→ What you have to do
Every entry should be returned exactly. Omit none of them.

→ Supplied entries
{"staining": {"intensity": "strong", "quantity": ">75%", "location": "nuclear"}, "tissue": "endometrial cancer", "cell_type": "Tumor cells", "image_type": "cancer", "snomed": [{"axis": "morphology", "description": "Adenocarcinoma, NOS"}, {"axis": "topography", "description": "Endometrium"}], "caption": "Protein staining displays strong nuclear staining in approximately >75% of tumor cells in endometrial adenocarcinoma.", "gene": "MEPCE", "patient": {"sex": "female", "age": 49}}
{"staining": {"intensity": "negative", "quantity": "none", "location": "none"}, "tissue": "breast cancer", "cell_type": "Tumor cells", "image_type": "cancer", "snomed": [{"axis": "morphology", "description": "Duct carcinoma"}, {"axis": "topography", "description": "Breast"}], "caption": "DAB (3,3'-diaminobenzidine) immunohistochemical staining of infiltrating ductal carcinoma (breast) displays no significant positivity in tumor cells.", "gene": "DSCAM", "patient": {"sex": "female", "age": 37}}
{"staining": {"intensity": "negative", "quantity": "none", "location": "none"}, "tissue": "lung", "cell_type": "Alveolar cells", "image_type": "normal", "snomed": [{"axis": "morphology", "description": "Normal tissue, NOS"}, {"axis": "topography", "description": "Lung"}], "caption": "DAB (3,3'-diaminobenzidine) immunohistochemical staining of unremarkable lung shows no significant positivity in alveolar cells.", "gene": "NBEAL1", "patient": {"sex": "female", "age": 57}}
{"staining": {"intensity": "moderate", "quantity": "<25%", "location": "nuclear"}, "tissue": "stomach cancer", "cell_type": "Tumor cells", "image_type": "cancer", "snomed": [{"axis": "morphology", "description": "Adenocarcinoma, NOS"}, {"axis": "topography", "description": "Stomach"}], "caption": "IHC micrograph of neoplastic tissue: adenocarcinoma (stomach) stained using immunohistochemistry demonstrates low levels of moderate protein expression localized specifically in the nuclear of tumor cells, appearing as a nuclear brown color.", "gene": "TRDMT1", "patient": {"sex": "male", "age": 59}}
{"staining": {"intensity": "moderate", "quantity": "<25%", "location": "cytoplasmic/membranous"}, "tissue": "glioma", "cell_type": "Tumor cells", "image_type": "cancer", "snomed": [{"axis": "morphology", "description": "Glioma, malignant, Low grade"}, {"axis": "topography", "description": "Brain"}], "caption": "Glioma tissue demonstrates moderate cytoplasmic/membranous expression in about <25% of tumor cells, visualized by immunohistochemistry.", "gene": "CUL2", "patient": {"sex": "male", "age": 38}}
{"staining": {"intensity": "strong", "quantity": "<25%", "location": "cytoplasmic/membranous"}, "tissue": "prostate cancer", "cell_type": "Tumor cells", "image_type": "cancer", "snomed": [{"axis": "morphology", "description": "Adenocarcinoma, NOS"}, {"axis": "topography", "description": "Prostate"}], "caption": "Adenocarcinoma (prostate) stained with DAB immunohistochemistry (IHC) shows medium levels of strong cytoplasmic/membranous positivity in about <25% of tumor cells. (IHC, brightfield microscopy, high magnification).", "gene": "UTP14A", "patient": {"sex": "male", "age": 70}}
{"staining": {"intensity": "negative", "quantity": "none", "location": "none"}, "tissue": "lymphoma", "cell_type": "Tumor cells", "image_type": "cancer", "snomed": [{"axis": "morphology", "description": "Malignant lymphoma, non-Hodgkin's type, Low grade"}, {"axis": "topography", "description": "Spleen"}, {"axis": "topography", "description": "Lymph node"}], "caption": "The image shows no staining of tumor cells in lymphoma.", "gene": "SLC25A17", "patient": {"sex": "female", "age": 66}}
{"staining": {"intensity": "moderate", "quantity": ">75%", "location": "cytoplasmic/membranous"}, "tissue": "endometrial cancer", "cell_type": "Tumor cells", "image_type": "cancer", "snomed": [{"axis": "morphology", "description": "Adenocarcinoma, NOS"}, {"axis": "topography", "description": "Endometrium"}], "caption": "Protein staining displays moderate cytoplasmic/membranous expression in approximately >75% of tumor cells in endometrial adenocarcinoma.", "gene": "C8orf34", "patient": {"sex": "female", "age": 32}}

→ Solution
{"staining": {"intensity": "strong", "quantity": ">75%", "location": "nuclear"}, "tissue": "endometrial cancer", "cell_type": "Tumor cells", "image_type": "cancer", "snomed": [{"axis": "morphology", "description": "Adenocarcinoma, NOS"}, {"axis": "topography", "description": "Endometrium"}], "caption": "Protein staining displays strong nuclear staining in approximately >75% of tumor cells in endometrial adenocarcinoma.", "gene": "MEPCE", "patient": {"sex": "female", "age": 49}}
{"staining": {"intensity": "negative", "quantity": "none", "location": "none"}, "tissue": "breast cancer", "cell_type": "Tumor cells", "image_type": "cancer", "snomed": [{"axis": "morphology", "description": "Duct carcinoma"}, {"axis": "topography", "description": "Breast"}], "caption": "DAB (3,3'-diaminobenzidine) immunohistochemical staining of infiltrating ductal carcinoma (breast) displays no significant positivity in tumor cells.", "gene": "DSCAM", "patient": {"sex": "female", "age": 37}}
{"staining": {"intensity": "negative", "quantity": "none", "location": "none"}, "tissue": "lung", "cell_type": "Alveolar cells", "image_type": "normal", "snomed": [{"axis": "morphology", "description": "Normal tissue, NOS"}, {"axis": "topography", "description": "Lung"}], "caption": "DAB (3,3'-diaminobenzidine) immunohistochemical staining of unremarkable lung shows no significant positivity in alveolar cells.", "gene": "NBEAL1", "patient": {"sex": "female", "age": 57}}
{"staining": {"intensity": "moderate", "quantity": "<25%", "location": "nuclear"}, "tissue": "stomach cancer", "cell_type": "Tumor cells", "image_type": "cancer", "snomed": [{"axis": "morphology", "description": "Adenocarcinoma, NOS"}, {"axis": "topography", "description": "Stomach"}], "caption": "IHC micrograph of neoplastic tissue: adenocarcinoma (stomach) stained using immunohistochemistry demonstrates low levels of moderate protein expression localized specifically in the nuclear of tumor cells, appearing as a nuclear brown color.", "gene": "TRDMT1", "patient": {"sex": "male", "age": 59}}
{"staining": {"intensity": "moderate", "quantity": "<25%", "location": "cytoplasmic/membranous"}, "tissue": "glioma", "cell_type": "Tumor cells", "image_type": "cancer", "snomed": [{"axis": "morphology", "description": "Glioma, malignant, Low grade"}, {"axis": "topography", "description": "Brain"}], "caption": "Glioma tissue demonstrates moderate cytoplasmic/membranous expression in about <25% of tumor cells, visualized by immunohistochemistry.", "gene": "CUL2", "patient": {"sex": "male", "age": 38}}
{"staining": {"intensity": "strong", "quantity": "<25%", "location": "cytoplasmic/membranous"}, "tissue": "prostate cancer", "cell_type": "Tumor cells", "image_type": "cancer", "snomed": [{"axis": "morphology", "description": "Adenocarcinoma, NOS"}, {"axis": "topography", "description": "Prostate"}], "caption": "Adenocarcinoma (prostate) stained with DAB immunohistochemistry (IHC) shows medium levels of strong cytoplasmic/membranous positivity in about <25% of tumor cells. (IHC, brightfield microscopy, high magnification).", "gene": "UTP14A", "patient": {"sex": "male", "age": 70}}
{"staining": {"intensity": "negative", "quantity": "none", "location": "none"}, "tissue": "lymphoma", "cell_type": "Tumor cells", "image_type": "cancer", "snomed": [{"axis": "morphology", "description": "Malignant lymphoma, non-Hodgkin's type, Low grade"}, {"axis": "topography", "description": "Spleen"}, {"axis": "topography", "description": "Lymph node"}], "caption": "The image shows no staining of tumor cells in lymphoma.", "gene": "SLC25A17", "patient": {"sex": "female", "age": 66}}
{"staining": {"intensity": "moderate", "quantity": ">75%", "location": "cytoplasmic/membranous"}, "tissue": "endometrial cancer", "cell_type": "Tumor cells", "image_type": "cancer", "snomed": [{"axis": "morphology", "description": "Adenocarcinoma, NOS"}, {"axis": "topography", "description": "Endometrium"}], "caption": "Protein staining displays moderate cytoplasmic/membranous expression in approximately >75% of tumor cells in endometrial adenocarcinoma.", "gene": "C8orf34", "patient": {"sex": "female", "age": 32}}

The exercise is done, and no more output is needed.